No. 101.
General Schenck to Mr. Fish.
Received yesterday morning your telegram of 9th, and communicated to Lord Granville immediately all except the instructions at the close. Late last night, after a long Cabinet, he sent me the following note:
[Earl Granville to General Schenck.]
Sir: Her Majesty’s Government understand that the Government of the United States decline any agreement between the two Governments, unless the Government of Her Majesty consent to sign the supplemental Article as altered by the Senate, to which Her Majesty’s Government have stated their objections, or unless without any declaration as to our doing so sub modo they agree to take a further step in the proceedings before the Arbitrators, while a misunderstanding exists as to what both parties agreed to submit to arbitration. Mr.
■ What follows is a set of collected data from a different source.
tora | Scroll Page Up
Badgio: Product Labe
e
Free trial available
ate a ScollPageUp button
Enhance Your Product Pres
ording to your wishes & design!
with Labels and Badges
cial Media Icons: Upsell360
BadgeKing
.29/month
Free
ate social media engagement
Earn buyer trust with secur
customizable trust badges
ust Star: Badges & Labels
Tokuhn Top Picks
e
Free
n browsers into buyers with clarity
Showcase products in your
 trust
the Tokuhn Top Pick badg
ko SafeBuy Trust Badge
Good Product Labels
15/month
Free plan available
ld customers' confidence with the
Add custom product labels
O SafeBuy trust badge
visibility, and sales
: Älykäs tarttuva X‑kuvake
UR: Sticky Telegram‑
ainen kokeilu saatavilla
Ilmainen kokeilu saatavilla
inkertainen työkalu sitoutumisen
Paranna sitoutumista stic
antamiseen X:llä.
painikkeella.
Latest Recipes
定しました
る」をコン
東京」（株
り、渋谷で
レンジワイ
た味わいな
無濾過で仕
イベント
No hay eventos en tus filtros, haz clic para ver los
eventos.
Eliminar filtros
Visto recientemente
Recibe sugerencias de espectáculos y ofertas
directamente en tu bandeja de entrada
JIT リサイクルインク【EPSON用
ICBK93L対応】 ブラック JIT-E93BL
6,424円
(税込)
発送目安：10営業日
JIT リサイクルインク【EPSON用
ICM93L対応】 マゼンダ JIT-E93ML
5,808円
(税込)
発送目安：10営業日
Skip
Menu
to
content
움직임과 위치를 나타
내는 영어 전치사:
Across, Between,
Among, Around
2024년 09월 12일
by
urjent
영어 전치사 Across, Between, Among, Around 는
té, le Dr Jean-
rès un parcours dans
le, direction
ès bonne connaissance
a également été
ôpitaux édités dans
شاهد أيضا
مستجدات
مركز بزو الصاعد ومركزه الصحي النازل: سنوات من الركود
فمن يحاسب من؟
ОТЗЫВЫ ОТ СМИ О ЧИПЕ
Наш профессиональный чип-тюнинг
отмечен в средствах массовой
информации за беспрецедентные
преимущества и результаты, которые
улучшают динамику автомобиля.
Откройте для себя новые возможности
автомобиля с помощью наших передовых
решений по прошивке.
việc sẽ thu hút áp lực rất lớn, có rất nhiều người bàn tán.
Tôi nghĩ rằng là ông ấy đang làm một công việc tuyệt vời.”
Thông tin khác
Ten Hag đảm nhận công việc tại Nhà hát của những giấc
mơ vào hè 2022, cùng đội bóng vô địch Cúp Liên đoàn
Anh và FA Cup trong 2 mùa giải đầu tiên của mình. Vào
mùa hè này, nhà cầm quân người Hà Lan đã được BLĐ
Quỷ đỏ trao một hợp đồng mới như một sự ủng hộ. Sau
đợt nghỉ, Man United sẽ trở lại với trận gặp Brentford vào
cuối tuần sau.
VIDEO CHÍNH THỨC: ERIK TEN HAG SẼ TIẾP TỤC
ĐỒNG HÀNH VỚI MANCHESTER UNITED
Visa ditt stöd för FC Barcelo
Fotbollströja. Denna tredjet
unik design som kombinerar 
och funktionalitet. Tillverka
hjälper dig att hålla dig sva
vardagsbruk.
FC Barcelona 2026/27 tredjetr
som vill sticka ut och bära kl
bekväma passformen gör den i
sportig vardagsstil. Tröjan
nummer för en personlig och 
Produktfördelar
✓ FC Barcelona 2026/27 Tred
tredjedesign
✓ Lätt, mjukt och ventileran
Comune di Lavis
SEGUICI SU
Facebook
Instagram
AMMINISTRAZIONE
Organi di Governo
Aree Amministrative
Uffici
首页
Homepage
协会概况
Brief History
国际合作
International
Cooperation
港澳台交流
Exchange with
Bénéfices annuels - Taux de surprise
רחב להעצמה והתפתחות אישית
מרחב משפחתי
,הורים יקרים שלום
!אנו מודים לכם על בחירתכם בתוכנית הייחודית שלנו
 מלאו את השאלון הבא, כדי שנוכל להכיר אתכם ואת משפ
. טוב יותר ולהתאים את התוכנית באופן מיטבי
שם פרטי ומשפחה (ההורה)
Fish states to you that the Government of the United States have no reason to ask for an adjournment of the Arbitration at Geneva. The reason which actuated Her Majesty’s Government in proposing it was to obtain time for the conclusion of an agreement at which both parties had already nearly arrived. Her Majesty’s Government will have now to consider what may be the course [Page 569] most consistent with the declarations they have heretofore made most respectful to the Tribunal of Arbitration and the most courteous to the United States. The British Arbitrator will proceed to Geneva, and at the meeting of the Tribunal the British Agent will be directed to present to them a statement to the following effect:
“Her Majesty’s Government regret to be under the necessity of informing the Arbitrators that the difference between Her Majesty’s Government and the Government of the United States referred to in the note which accompanied the presentation of the British Counter Case on the 15th of April last, has not yet been removed. Her Majesty’s Government have, however, been engaged in negotiations with the Government of the United States, which have continued down to the present time, for the solution of the difficulty which has thus arisen, and they do not abandon the hope that, if further time were given for that purpose, such a solution might be found practicable. Under these circumstances, the course which Her Majesty’s Government would respectfully request the Tribunal to take is to adjourn the present meeting for such a period as may enable a supplementary convention to be still concluded and ratified between the High Contracting Parties. In the mean time the High Contracting Parties not being in accord as to the subject-matter of the reference to arbitration, Her Majesty’s Government regret to find themselves unable to deliver the written argument, which their Agent is directed to put in under the fifth Article of the Treaty, (although that argument has been duly prepared and is in the hands of their Agent,) or to take any other steps at the present time in the intended arbitration. It will of course be understood by the Tribunal that Her Majesty’s Government (while they would consider the Tribunal to have full power to proceed at the end of the period of adjournment if the difference between the High Contracting Parties should then have been removed, notwithstanding the non-delivery on this day of the argument by the British Agent) continue, while requesting this adjournment, to reserve all Her Majesty’s rights in the event of an agreement not being finally arrived at in the same manner as was expressed in the note which accompanied the British Counter Case.”